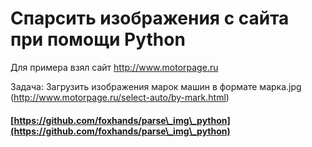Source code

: # Спарсить изображения с сайта при помощи Python

Для примера взял сайт http://www.motorpage.ru

Задача: Загрузить изображения марок машин в формате марка.jpg (http://www.motorpage.ru/select-auto/by-mark.html)

#### [https://github.com/foxhands/parse\_img\_python](https://github.com/foxhands/parse\_img\_python)
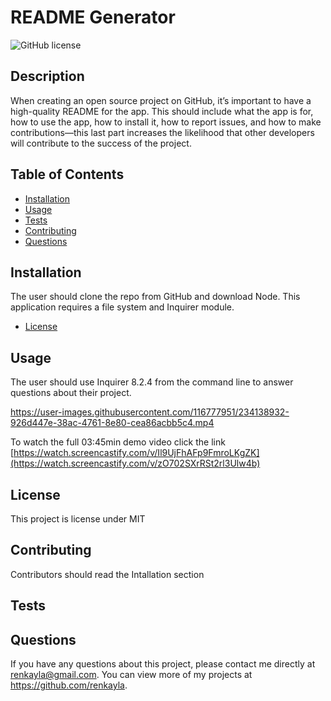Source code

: # README Generator
  ![GitHub license](https://img.shields.io/badge/license-MIT-blue.svg)

  ## Description
  
  When creating an open source project on GitHub, it’s important to have a high-quality README for the app. This should include what the app is for, how to use the app, how to install it, how to report issues, and how to make contributions—this last part increases the likelihood that other developers will contribute to the success of the project.
  
  ## Table of Contents
  
  - [Installation](#installation)
  - [Usage](#usage)
  - [Tests](#tests)
  - [Contributing](#contributing)
  - [Questions](#questions)

  ## Installation 
  
  The user should clone the repo from GitHub and download Node. This application requires a file system and Inquirer module.
  - [License](#license)

  ## Usage
  
  The user should use Inquirer 8.2.4 from the command line to answer questions about their project.
  
  https://user-images.githubusercontent.com/116777951/234138932-926d447e-38ac-4761-8e80-cea86acbb5c4.mp4
  
  
  To watch the full 03:45min demo video click the link  
  [https://watch.screencastify.com/v/Il9UjFhAFp9FmroLKgZK](https://watch.screencastify.com/v/zO702SXrRSt2rl3Ulw4b)

  ## License

  This project is license under MIT

  ## Contributing

  Contributors should read the Intallation section

  ## Tests

 

  ## Questions

  If you have any questions about this project, please contact me directly at renkayla@gmail.com. You can view more of my projects at https://github.com/renkayla.
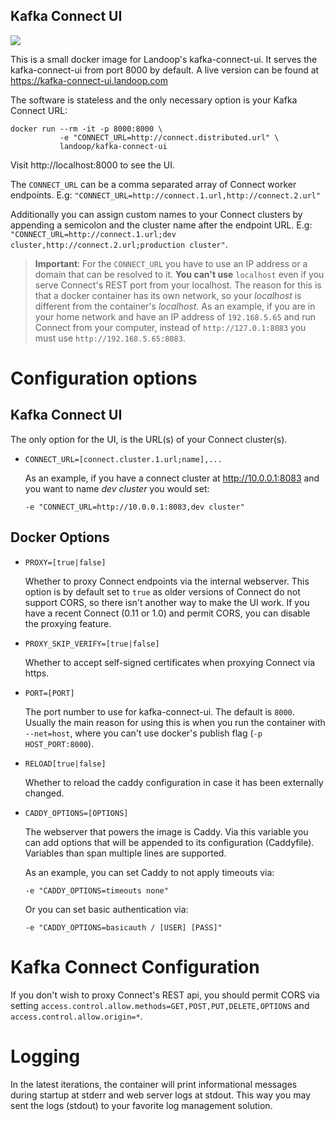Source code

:## Kafka Connect UI ##

[![](https://images.microbadger.com/badges/image/landoop/kafka-connect-ui.svg)](http://microbadger.com/images/landoop/kafka-connect-ui)

This is a small docker image for Landoop's kafka-connect-ui.
It serves the kafka-connect-ui from port 8000 by default.
A live version can be found at <https://kafka-connect-ui.landoop.com>

The software is stateless and the only necessary option is your Kafka Connect
URL:

    docker run --rm -it -p 8000:8000 \
               -e "CONNECT_URL=http://connect.distributed.url" \
               landoop/kafka-connect-ui

Visit http://localhost:8000 to see the UI.

The `CONNECT_URL` can be a comma separated array of Connect worker
endpoints. E.g: `"CONNECT_URL=http://connect.1.url,http://connect.2.url"`

Additionally you can assign custom names to your Connect clusters by appending
a semicolon and the cluster name after the endpoint URL. E.g:
`"CONNECT_URL=http://connect.1.url;dev cluster,http://connect.2.url;production cluster"`.

> **Important**: For the `CONNECT_URL` you have to use an IP address or a domain
> that can be resolved to it. **You can't use** `localhost` even if you serve
> Connect's REST port from your localhost. The reason for this is that a docker
> container has its own network, so your _localhost_ is different from the
> container's _localhost_. As an example, if you are in your home network and
> have an IP address of `192.168.5.65` and run Connect from your computer,
> instead of `http://127.0.1:8083` you must use `http://192.168.5.65:8083`.

# Configuration options

## Kafka Connect UI

The only option for the UI, is the URL(s) of your Connect cluster(s).

- `CONNECT_URL=[connect.cluster.1.url;name],...`
  
  As an example, if you have a connect cluster at http://10.0.0.1:8083 and you
  want to name *dev cluster* you would set:
  
      -e "CONNECT_URL=http://10.0.0.1:8083,dev cluster"

## Docker Options

- `PROXY=[true|false]`
  
  Whether to proxy Connect endpoints via the internal webserver. This option
  is by default set to `true` as older versions of Connect do not support CORS,
  so there isn't another way to make the UI work. If you have a recent Connect
  (0.11 or 1.0) and permit CORS, you can disable the proxying feature.
- `PROXY_SKIP_VERIFY=[true|false]`
  
  Whether to accept self-signed certificates when proxying Connect via https.
- `PORT=[PORT]`
  
  The port number to use for kafka-connect-ui. The default is `8000`.
  Usually the main reason for using this is when you run the
  container with `--net=host`, where you can't use docker's publish
  flag (`-p HOST_PORT:8000`).

- `RELOAD[true|false]`

    Whether to reload the caddy configuration in case it has been externally changed.  
  
- `CADDY_OPTIONS=[OPTIONS]`
  
  The webserver that powers the image is Caddy. Via this variable
  you can add options that will be appended to its configuration
  (Caddyfile). Variables than span multiple lines are supported.
  
  As an example, you can set Caddy to not apply timeouts via:
  
      -e "CADDY_OPTIONS=timeouts none"
  
  Or you can set basic authentication via:
  
      -e "CADDY_OPTIONS=basicauth / [USER] [PASS]"

# Kafka Connect Configuration

If you don't wish to proxy Connect's REST api, you should permit CORS via setting
`access.control.allow.methods=GET,POST,PUT,DELETE,OPTIONS` and
`access.control.allow.origin=*`.

# Logging

In the latest iterations, the container will print informational messages during
startup at stderr and web server logs at stdout. This way you may sent the logs
(stdout) to your favorite log management solution.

Work request: Switch every occurrence of "Inquirer" to "Enquirer" throughout the records above and give all their lines again with nothing else changed, leaving out the pictures.

Answer space:
Source code

: # Спарсить изображения с сайта при помощи Python

Для примера взял сайт http://www.motorpage.ru

Задача: Загрузить изображения марок машин в формате марка.jpg (http://www.motorpage.ru/select-auto/by-mark.html)

#### [https://github.com/foxhands/parse\_img\_python](https://github.com/foxhands/parse\_img\_python)
Source code

: # README Generator
  ![GitHub license](https://img.shields.io/badge/license-MIT-blue.svg)

  ## Description
  
  When creating an open source project on GitHub, it’s important to have a high-quality README for the app. This should include what the app is for, how to use the app, how to install it, how to report issues, and how to make contributions—this last part increases the likelihood that other developers will contribute to the success of the project.
  
  ## Table of Contents
  
  - [Installation](#installation)
  - [Usage](#usage)
  - [Tests](#tests)
  - [Contributing](#contributing)
  - [Questions](#questions)

  ## Installation 
  
  The user should clone the repo from GitHub and download Node. This application requires a file system and Enquirer module.
  - [License](#license)

  ## Usage
  
  The user should use Enquirer 8.2.4 from the command line to answer questions about their project.
  
  https://user-images.githubusercontent.com/116777951/234138932-926d447e-38ac-4761-8e80-cea86acbb5c4.mp4
  
  
  To watch the full 03:45min demo video click the link  
  [https://watch.screencastify.com/v/Il9UjFhAFp9FmroLKgZK](https://watch.screencastify.com/v/zO702SXrRSt2rl3Ulw4b)

  ## License

  This project is license under MIT

  ## Contributing

  Contributors should read the Intallation section

  ## Tests

 

  ## Questions

  If you have any questions about this project, please contact me directly at renkayla@gmail.com. You can view more of my projects at https://github.com/renkayla.
Source code

:## Kafka Connect UI ##

[![](https://images.microbadger.com/badges/image/landoop/kafka-connect-ui.svg)](http://microbadger.com/images/landoop/kafka-connect-ui)

This is a small docker image for Landoop's kafka-connect-ui.
It serves the kafka-connect-ui from port 8000 by default.
A live version can be found at <https://kafka-connect-ui.landoop.com>

The software is stateless and the only necessary option is your Kafka Connect
URL:

    docker run --rm -it -p 8000:8000 \
               -e "CONNECT_URL=http://connect.distributed.url" \
               landoop/kafka-connect-ui

Visit http://localhost:8000 to see the UI.

The `CONNECT_URL` can be a comma separated array of Connect worker
endpoints. E.g: `"CONNECT_URL=http://connect.1.url,http://connect.2.url"`

Additionally you can assign custom names to your Connect clusters by appending
a semicolon and the cluster name after the endpoint URL. E.g:
`"CONNECT_URL=http://connect.1.url;dev cluster,http://connect.2.url;production cluster"`.

> **Important**: For the `CONNECT_URL` you have to use an IP address or a domain
> that can be resolved to it. **You can't use** `localhost` even if you serve
> Connect's REST port from your localhost. The reason for this is that a docker
> container has its own network, so your _localhost_ is different from the
> container's _localhost_. As an example, if you are in your home network and
> have an IP address of `192.168.5.65` and run Connect from your computer,
> instead of `http://127.0.1:8083` you must use `http://192.168.5.65:8083`.

# Configuration options

## Kafka Connect UI

The only option for the UI, is the URL(s) of your Connect cluster(s).

- `CONNECT_URL=[connect.cluster.1.url;name],...`
  
  As an example, if you have a connect cluster at http://10.0.0.1:8083 and you
  want to name *dev cluster* you would set:
  
      -e "CONNECT_URL=http://10.0.0.1:8083,dev cluster"

## Docker Options

- `PROXY=[true|false]`
  
  Whether to proxy Connect endpoints via the internal webserver. This option
  is by default set to `true` as older versions of Connect do not support CORS,
  so there isn't another way to make the UI work. If you have a recent Connect
  (0.11 or 1.0) and permit CORS, you can disable the proxying feature.
- `PROXY_SKIP_VERIFY=[true|false]`
  
  Whether to accept self-signed certificates when proxying Connect via https.
- `PORT=[PORT]`
  
  The port number to use for kafka-connect-ui. The default is `8000`.
  Usually the main reason for using this is when you run the
  container with `--net=host`, where you can't use docker's publish
  flag (`-p HOST_PORT:8000`).

- `RELOAD[true|false]`

    Whether to reload the caddy configuration in case it has been externally changed.  
  
- `CADDY_OPTIONS=[OPTIONS]`
  
  The webserver that powers the image is Caddy. Via this variable
  you can add options that will be appended to its configuration
  (Caddyfile). Variables than span multiple lines are supported.
  
  As an example, you can set Caddy to not apply timeouts via:
  
      -e "CADDY_OPTIONS=timeouts none"
  
  Or you can set basic authentication via:
  
      -e "CADDY_OPTIONS=basicauth / [USER] [PASS]"

# Kafka Connect Configuration

If you don't wish to proxy Connect's REST api, you should permit CORS via setting
`access.control.allow.methods=GET,POST,PUT,DELETE,OPTIONS` and
`access.control.allow.origin=*`.

# Logging

In the latest iterations, the container will print informational messages during
startup at stderr and web server logs at stdout. This way you may sent the logs
(stdout) to your favorite log management solution.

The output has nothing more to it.